Do I have to have a center tap for this application?  And if so, could somebody give me a simple explanation of why?  The schematic shows one, but I was wondering if I could just wire up something like the Carnhill 10k:600R offerings from AML.  Or Edcor XSMs or similar.  It would save me bundles of money over the Jensens, which are really pricey.

The schematic for the circuit is available here:
https://web.archive.org/web/20030408091534/http://www.hamptone.com/figure1.htm

More info:
https://web.archive.org/web/20030407232915/http://www.hamptone.com/mic-pre_kit.htm

Thanks
 
I don't see a centre tap on the output transformer in the circuit you posted. I do see a connection ti the transformer core. Any Carnhill or Edcor 10K:600 transformer should be OK.

Cheers

Ian
 
It is a nice preamp schematic, very straightforward.
Could either sound great or ugly depending on building quality.
Most critical components are:
  • input and output x-formers
  • C2, C4, C5
  • C1, C3
in this order.

And, of course, the quality of the power supply will also have a big influence on sound.

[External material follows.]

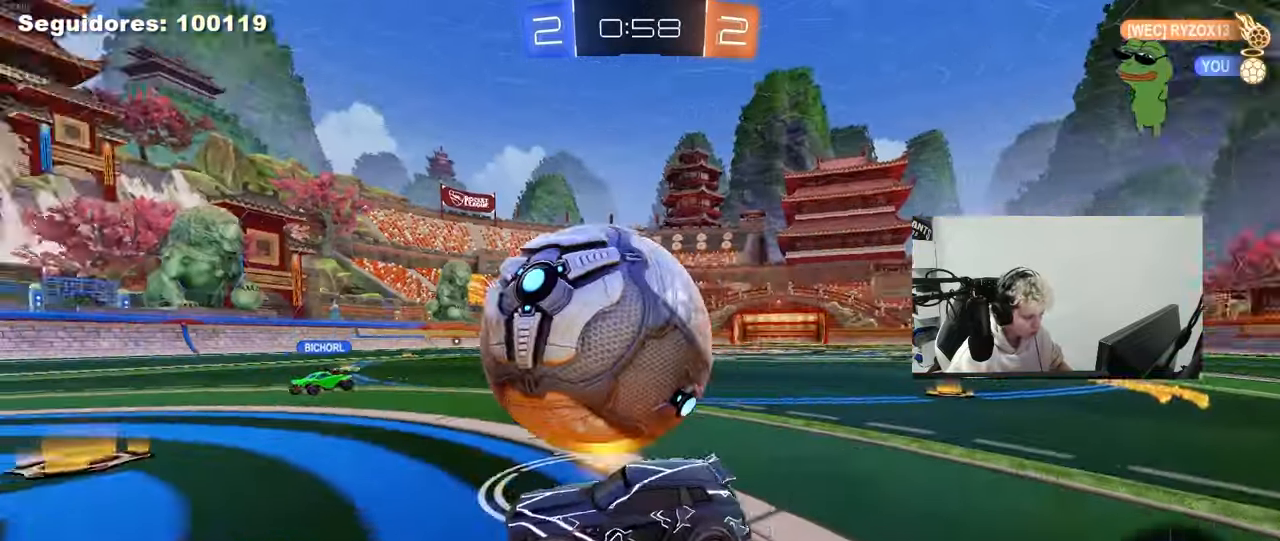
{"keys": ["w"], "mouse": [], "mouse_move": "still", "events": [[17, "d", "up"], [17, "w", "down"], [50, "mouse_left", "down"], [200, "d", "down"], [300, "mouse_left", "up"], [383, "d", "up"]]}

Go for cheap components and you will get cheap sound,
Go for all the quality you can afford if you wanna get quality sound.
It's that simple.
You know what you are looking for.

For the output you could look for some vintage x-former like UTC A26 or Stancor WF-36
primary windings in parallel for both of them.
Good sound, but they are getting rarer and rather expensive this days.
I am not sure you will save on Jensens.

I also happen to make some great outputs for the same use.
Gorgeous sound but rather pricey,
as you should expect from high quality gear.
 
Ciro Marzio said:
Go for cheap components and you will get cheap sound,
Go for all the quality you can afford if you wanna get quality sound.
The vast majority of components available from reputable suppliers like Mouser/Digiey/Farnell are high quality. There is no need or point in buying expensive exotic components because they will sound no better.

In this particular design, where there is no negative feedback, the sound will mostly be determined by the tubes, not the passive components that surround them.

Cheers

Ian
 
ruffrecords said:
The vast majority of components available from reputable suppliers like Mouser/Digiey/Farnell are high quality. There is no need or point in buying expensive exotic components because they will sound no better.

In this particular design, where there is no negative feedback, the sound will mostly be determined by the tubes, not the passive components that surround them.

Cheers

Ian

Ian,
I talked about high quality vs. poor quality,
exotic vs. not exotic is not of concern in audio design.
Unfortunately, producing high quality items is usually more expensive than the contrary.

Also about your assertion that tubes are the only important component, I respectfully disagree.
I was of your same advice when i was a beginner in tube gear design and building, but not now.

This change is based on a few decades of experience in tube audio design and audio transformer design,
and countless hours of testing both in the lab and by listening.

IMHO it is exactly when there is no negative feedback,
that you hear difference between good quality and poor quality components the most.

If you do not hear that difference maybe it is because the quality of irons, either in PS or on signal path, is so poor,
that it screws everything up from the very beginning.
IMHO irons are the most critical passive component in audio circuits

 
I know this schematic intimately, and have learned of its many shortcomings.

Throw away C8. It causes low pass filtering.

I suggest using the Jensen "Cascode Follower" (actually a White follower) schematic in place of the Hamptone schematic. The Hamptone values are incorrect and cause greater distortion. I fought this one for way too long.

You should use no less than a 4.7uF output coupling cap. Higher is better, up until about 60uF.

The Edcor 4:1 rings badly in the high frequencies and needs a Zobel to calm it down. The Jensen 4:1 rings sub 10 Hz and requires some secondary loading. 680 ohms does the trick.

I worked on this very thing for about five hours last night!